Gluten Free Easter Egg Linzer Cookies Recipe
Preheat oven to 325°F and line a large baking with parchment paper. Set aside. In a small dish, add the flaxseed meal and water and stir to combine. Allow to thicken for 10 to 15 minutes to make a flax egg.
Sift together the almond flour, coconut flour, baking soda and salt into a medium bowl using a fine mesh sieve.
Add the flax egg, maple syrup, coconut oil and vanilla extract to the bowl of a stand mixer fitted with the paddle attachment. Mix on medium-low speed until just combined.
In small batches, gradually add the dry ingredients to the wet ingredients, mixing on medium speed until combined. Mix until a ball of dough forms.
Flatten the dough into a thick disk, wrap in plastic wrap and refrigerate for 30 minutes.

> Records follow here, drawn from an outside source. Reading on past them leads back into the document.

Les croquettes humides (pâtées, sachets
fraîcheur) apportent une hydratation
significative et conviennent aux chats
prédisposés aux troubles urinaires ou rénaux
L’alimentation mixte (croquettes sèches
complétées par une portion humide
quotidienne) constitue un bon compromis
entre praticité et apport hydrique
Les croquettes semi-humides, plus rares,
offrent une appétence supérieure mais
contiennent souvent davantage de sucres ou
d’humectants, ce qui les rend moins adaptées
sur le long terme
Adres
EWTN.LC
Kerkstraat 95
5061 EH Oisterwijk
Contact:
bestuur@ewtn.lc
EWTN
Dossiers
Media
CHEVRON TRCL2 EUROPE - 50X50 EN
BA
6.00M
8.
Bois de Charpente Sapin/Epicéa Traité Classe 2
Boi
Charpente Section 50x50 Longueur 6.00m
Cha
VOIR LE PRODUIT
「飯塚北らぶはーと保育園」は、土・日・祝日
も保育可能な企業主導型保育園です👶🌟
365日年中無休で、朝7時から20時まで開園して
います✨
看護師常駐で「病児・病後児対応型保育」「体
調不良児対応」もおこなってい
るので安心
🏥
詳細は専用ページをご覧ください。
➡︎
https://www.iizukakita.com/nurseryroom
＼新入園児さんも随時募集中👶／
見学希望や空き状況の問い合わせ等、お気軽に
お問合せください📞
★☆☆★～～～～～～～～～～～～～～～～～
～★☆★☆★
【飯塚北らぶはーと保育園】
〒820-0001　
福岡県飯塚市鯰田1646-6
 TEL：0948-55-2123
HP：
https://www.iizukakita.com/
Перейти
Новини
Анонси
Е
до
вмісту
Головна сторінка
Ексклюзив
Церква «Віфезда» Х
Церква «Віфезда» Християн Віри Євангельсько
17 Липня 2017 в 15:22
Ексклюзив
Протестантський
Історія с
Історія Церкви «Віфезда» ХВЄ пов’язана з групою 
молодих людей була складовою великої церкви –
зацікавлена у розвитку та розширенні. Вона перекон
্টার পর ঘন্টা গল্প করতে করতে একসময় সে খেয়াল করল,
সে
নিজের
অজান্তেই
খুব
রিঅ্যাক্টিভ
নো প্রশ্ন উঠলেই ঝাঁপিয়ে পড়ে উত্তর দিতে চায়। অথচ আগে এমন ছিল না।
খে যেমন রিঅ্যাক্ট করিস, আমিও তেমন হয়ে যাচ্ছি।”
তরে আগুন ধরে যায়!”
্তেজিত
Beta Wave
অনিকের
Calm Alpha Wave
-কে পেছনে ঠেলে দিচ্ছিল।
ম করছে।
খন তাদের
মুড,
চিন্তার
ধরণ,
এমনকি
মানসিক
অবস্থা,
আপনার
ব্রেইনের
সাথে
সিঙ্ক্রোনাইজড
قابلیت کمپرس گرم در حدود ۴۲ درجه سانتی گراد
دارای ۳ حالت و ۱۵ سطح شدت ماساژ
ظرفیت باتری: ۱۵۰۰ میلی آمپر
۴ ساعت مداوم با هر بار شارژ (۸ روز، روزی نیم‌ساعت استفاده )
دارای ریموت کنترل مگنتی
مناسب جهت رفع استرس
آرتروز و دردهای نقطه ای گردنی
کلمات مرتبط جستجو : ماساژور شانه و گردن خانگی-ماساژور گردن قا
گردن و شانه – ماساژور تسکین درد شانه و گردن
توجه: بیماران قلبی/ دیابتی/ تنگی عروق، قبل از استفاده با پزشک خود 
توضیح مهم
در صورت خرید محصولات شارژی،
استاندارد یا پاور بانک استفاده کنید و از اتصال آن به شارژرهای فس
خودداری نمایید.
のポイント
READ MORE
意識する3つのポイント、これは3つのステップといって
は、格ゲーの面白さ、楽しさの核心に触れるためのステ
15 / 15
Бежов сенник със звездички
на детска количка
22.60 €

Lightly flour a large flat surface. Roll dough about ¼-inch. Using a 2-inch egg-shaped cookie cutter, cut out the cookies. Using a 1-inch circle cookie cutter, cut out a circle from the lower part of half the cookie cutouts.
Carefully transfer the cookies to the prepared baking sheet and bake for 8 to 10 minutes (keep an eye on them because they burn quickly).
Transfer the cookies to a wire cooling rack. Once completely cool, lightly dust the cookies with the circle cutouts with confectioners’ sugar.
In a small saucepan, whisk together the sugar and cornstarch. Add the coconut milk, lemon juice, lemon zest and turmeric and whisk until combined. Cook over medium heat, whisking frequently, until the curd thickens, about 5 minutes.
Remove from heat and transfer the curd to a heat-safe container to cool completely. The curd will continue to thicken as it cools.
Add 1 tsp of curd to the cookies without circle cutouts. Place the cookies with the hole on top of the cookies with the curd. Serve immediately (Note: Do not store in an airtight container or they will get soggy; loosely cover with foil on a plate).